Convicted triple murderer again appealing his case to Maine court

6 years ago

AMITY, Maine — Thayne Ormsby, an Ellsworth man convicted six years ago in a brutal triple slaying in southern Aroostook, is asking for a post-conviction review of his case and a possible new trial, alleging that the state failed to pursue an alternative suspect in his case and that Ormsby’s defense counsel was ineffective.

Attorney Hunter Tzovarras filed the request on behalf of Ormsby, 28, who is imprisoned at the Maine Correctional Center in Windham. A hearing was held in Aroostook County Superior Court in Houlton Wednesday before Superior Court Justice E. Allen Hunter.

In June 2012, Hunter sentenced the then 22-year-old to three life terms in prison for stabbing to death Jeffrey Ryan, 55, Ryan’s son Jesse, 10, and Ryan family friend Jason Dehahn, 30. All three were found dead about 27 hours after they were killed on June 22, 2010, at the elder Ryan’s home on U.S. Route 1, according to police. The state medical examiner determined each died of multiple stab wounds.

A jury of seven men and five women found Ormsby guilty of three counts of murder as well as arson for burning Jeff Ryan’s truck after he stole it from the murder scene. Hunter sentenced Ormsby to 15 years years on the arson conviction, to be served consecutively with the life sentences. At trial, Ormsby was represented by James Dunleavy and Sarah LeClaire, attorneys from Presque Isle.

Ormsby had moved to Orient just weeks before the murders to live with Robert and Joy Strout. Court testimony revealed there was animosity between the Strout family and Jeff Ryan because Ryan had once had a relationship with Tamara Strout, Robert and Joy’s daughter. Tamara Strout eventually had a child with Ryan. Robert Strout also told Ormsby that Ryan was a drug dealer, which police said there was no evidence to support.

After his conviction, Dunleavy and LeClaire filed an appeal with the Maine Supreme Judicial Court, arguing that Ormsby’s convictions should be overturned based on several factors, including that his rights to an attorney and to remain silent were violated by police and that he was denied a change of venue despite prejudicial pretrial publicity.

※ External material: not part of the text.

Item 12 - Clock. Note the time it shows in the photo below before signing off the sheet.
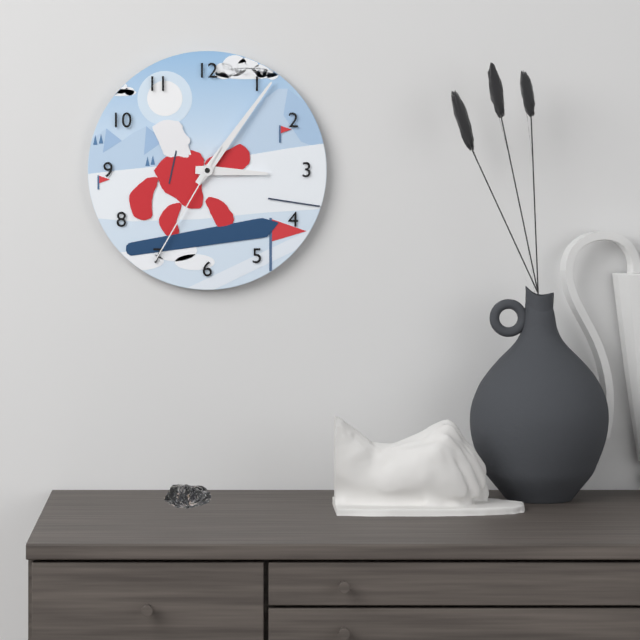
3:06:35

The justices found no basis to support the arguments and in October 2013 upheld the convictions.

In the latest appeal, Ormsby’s new attorney Tzovarras claims that Ormsby’s clearly established Fifth Amendment rights under the U.S. Constitution were violated in a July 2, 2010, interrogation by police and that the trial court and supreme court both erred in not suppressing statements provided during that interrogation. He also alleges that Ormsby’s defense counsel was ineffective by not developing and presenting a defense of an alternative suspect to the murders. Tzovarras said that Robert Strout should have been considered as an alternative suspect and that he was known to the defense at the time of trial.

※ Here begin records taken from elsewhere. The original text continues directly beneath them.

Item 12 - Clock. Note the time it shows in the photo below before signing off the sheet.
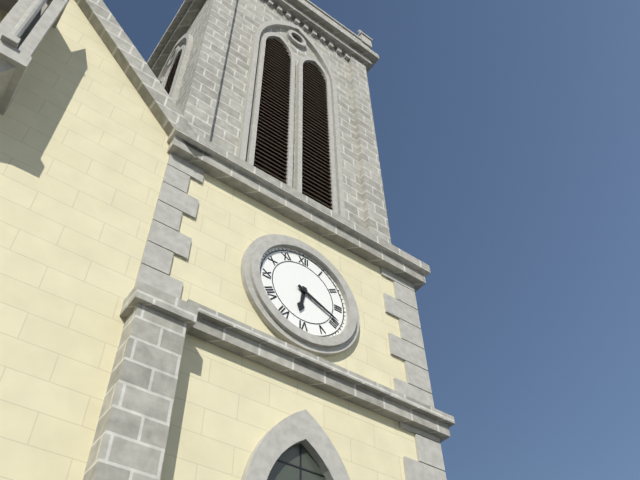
6:19
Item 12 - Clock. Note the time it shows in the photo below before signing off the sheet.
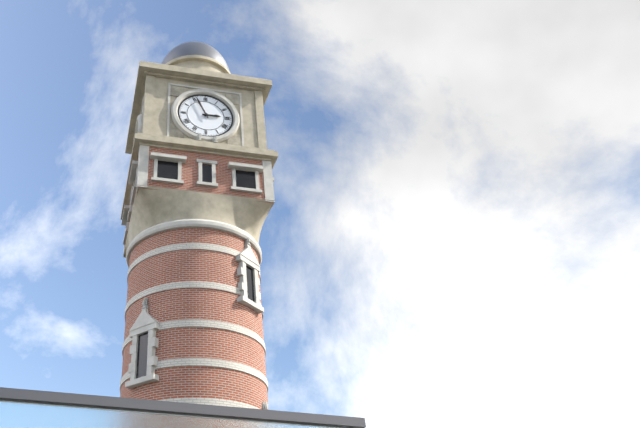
2:56
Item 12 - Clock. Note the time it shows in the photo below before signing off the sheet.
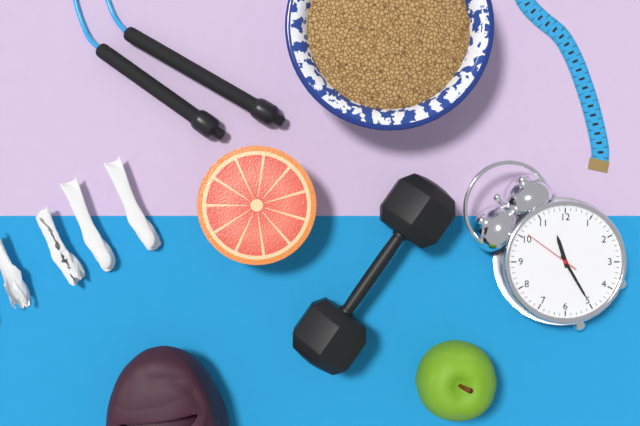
11:25:51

“Had defense counsel developed and raised this alternative suspect theory at trial there is a probability Mr. Ormsby would have been found not guilty of the charges,” Tzovarras wrote in his appeal.

Robert Strout was 64 when he was convicted in 2012 and sentenced to four years in prison for hindering apprehension and arson for his role in helping Ormsby conceal evidence in the murder investigation. He died in December 2015.

Hunter is expected to decide sometime in July whether to grant the appeal and a new trial.